Average direct and indirect costs associated with a data breach was £2.04m among 38 UK firms examined in global study

The average per-capita cost of a data breach among UK firms has risen for a sixth consecutive year, a study by Symantec and Ponemon Institute has found.

According to the duo's 2013 Cost of Data Breach Study, the average cost per lost or stolen record rose to £86 in 2012, compared with £79 in 2011, £71 in 2010, £64 in 2009, £60 in 2008 and £47 in 2007 - the first year the UK was included in the study.

Conducted globally, the study examined the direct and indirect costs incurred by 277 companies in the US, UK, Germany, France, Australia, Italy, Japan and Brazil after they experienced the loss or theft of protected personal data.

Some 38 UK companies in 12 industry sectors were included in the study.

The report examines both business costs - including expense outlays for detection, escalation, notification and response - as well as the economic impact of lost or diminished customer trust and confidence, based on customer churn.

Ponemon said the UK data was based on cost estimates provided by more than 300 individuals interviewed over a 10-month period.

The average number of breached records for the 38 UK incidents was 23,833. This meant that the average organisational cost of a breach in the UK also rose, hitting £2.04m, compared with £1.75m in 2011 and £1.42m in 2007.

Human factor was found to be the main cause, although malicious or criminal attacks were more costly, the study found.

Thirty-seven per cent of breaches involved negligent employees or contractors, with malicious or criminal attacks behind just 34 per cent of incidents.

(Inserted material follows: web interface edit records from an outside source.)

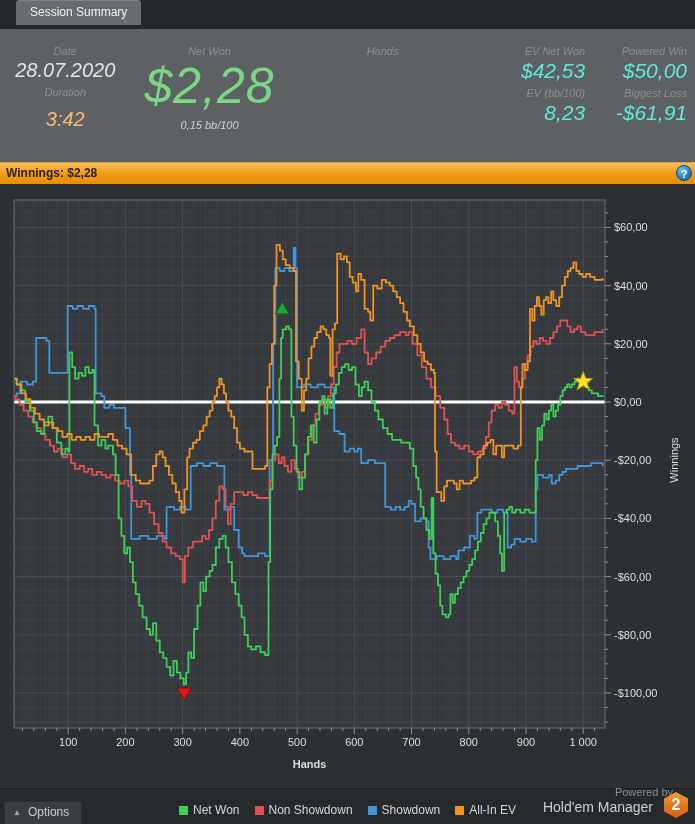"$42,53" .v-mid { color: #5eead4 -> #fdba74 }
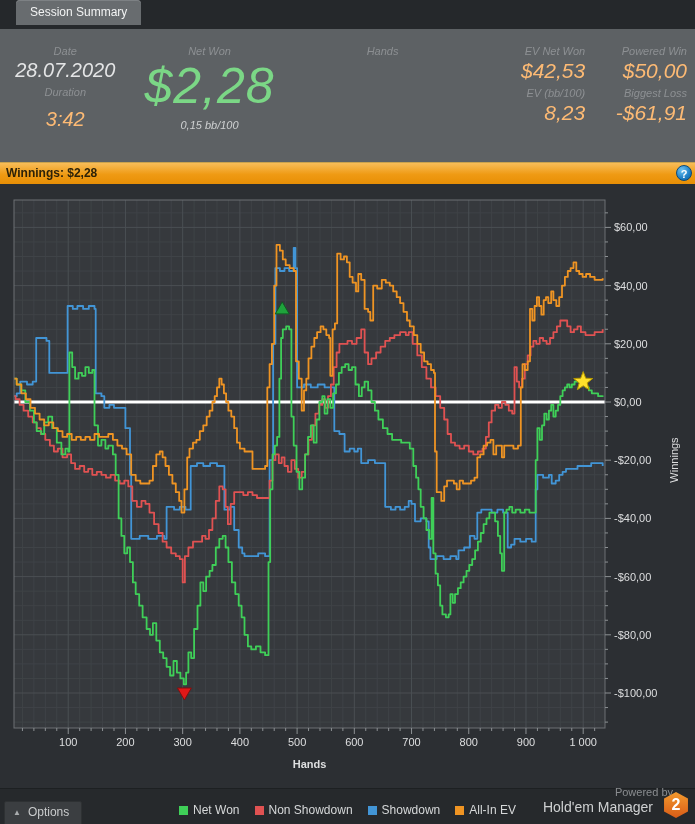"Winnings: $2,28" .winbar { height: 22px -> 14px }
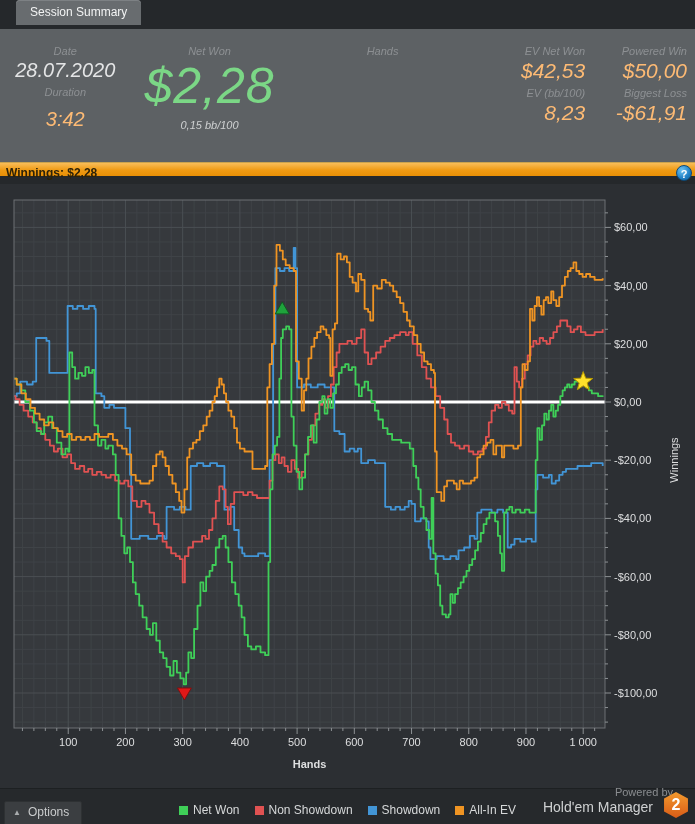"Powered by" .brand-powered { font-size: 11px -> 13px; margin-right: 16px -> 36px; text-align: none -> center }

Breaches caused by the latter, however, carried an average cost of £102 per capita, compared with £76 for breaches caused by human error and £79 for breaches caused by system or business-process failures.

Lost business costs - costs stemming from abnormal customer turnover - rose to £921,000 per firm, compared with £779,000 in 2011.

Organisations with a formal incident response plan in place prior to the incident saw their cost per record reduced by £13, Ponemon said.

Mike Smart, product and solutions manager at Symantec, said: "With more than a third of UK data breaches involving negligent employees or contractors the ‘human factor' is still the weakest link, and so training and awareness should be a priority from the offset.

"But here in the UK it seems that malicious attacks are becoming nearly as big a problem. Not only have more data breaches been down to malicious attacks, but when it does happen, it is far more costly."

While the study noted that the UK has established consumer protection laws - the Information Commissioner's Office currently has the power to fine organisations up to £500,000 for failing to prevent a data breach - the average cost of a breach was much higher among US and German firms studied ($5.4m and $4.8m respectively).